Fueled largely by hundreds of volunteers that continually work in the trenches of their local school districts and health departments, abstinence educators though they lag far behind the more-sophisticated, well-connected, and well-funded family planning groups in the federal grant market are gaining in expertise and some have even begun hiring grant writers to better their chances of procuring federal funds. Of the 302 abstinence programs that applied for a SPRANS grant this year, 147 applications were approved. But due to a “lack of funds,” only 28 grants were awarded.

The Mesilla Valley Pregnancy Resource Center’s grant application for $250,000 was one of the 147 approved by HHS, which would have allowed the 4-year-old non-profit based in Las Cruces, New Mexico to purchase abstinence materials, equipment and training for their volunteers. But they didn’t make the final cut. Will they apply next year?

“You bet,” said Angie Carver, nurse practitioner and part-time volunteer. “It doesn’t change anything. This will be another year of laying the foundation.”

It is a foundation that has well been laid. A study published in Adolescent & Family Health shows that abstinence was the primary cause for the decline in non-marital birth and pregnancy rates for teens from 1991 to 1995. And today, there are more teenagers abstaining from sex than there are teens who are sexually active.

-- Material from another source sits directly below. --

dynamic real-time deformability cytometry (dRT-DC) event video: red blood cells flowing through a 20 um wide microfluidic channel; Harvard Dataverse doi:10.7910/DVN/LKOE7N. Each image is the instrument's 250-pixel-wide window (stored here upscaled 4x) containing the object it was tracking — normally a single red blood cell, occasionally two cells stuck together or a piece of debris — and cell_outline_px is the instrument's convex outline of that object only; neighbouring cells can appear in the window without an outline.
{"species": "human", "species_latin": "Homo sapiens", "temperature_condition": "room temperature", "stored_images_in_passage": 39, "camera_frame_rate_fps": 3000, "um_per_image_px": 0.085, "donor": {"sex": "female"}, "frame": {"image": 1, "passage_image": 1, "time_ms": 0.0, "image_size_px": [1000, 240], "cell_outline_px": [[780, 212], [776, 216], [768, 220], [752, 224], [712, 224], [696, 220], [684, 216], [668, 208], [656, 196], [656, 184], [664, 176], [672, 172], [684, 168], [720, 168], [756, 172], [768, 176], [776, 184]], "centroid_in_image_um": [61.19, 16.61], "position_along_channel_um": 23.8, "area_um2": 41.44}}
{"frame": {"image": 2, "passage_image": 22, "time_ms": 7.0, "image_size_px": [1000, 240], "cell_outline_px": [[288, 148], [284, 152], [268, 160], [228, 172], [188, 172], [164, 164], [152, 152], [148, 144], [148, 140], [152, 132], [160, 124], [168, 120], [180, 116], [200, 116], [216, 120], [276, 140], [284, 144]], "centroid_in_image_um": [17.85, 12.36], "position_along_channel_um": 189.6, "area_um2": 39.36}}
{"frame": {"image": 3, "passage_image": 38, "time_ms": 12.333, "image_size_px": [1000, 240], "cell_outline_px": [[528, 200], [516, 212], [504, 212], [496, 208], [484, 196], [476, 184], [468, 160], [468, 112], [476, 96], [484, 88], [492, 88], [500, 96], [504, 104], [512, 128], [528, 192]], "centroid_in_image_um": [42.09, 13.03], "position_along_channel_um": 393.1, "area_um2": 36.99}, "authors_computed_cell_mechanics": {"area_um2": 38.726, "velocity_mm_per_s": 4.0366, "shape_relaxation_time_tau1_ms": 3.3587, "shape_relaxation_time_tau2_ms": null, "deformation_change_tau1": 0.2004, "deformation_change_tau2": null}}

Comprehensive sex education promoters will always have something to push abortions, contraceptives and Planned Parenthood’s “Milk Chocolate Birth Control Pill Pack.” Abstinence, however, has no tangible “product” to sell. How do you package a future and hope? Educators know, however, that presenting teens with a healthier alternative to contraceptives and promiscuous sex will give them the chance to live out their dreams without being shackled to sexually transmitted diseases, unwanted pregnancies and poverty.

And that’s an offer many simply can’t refuse.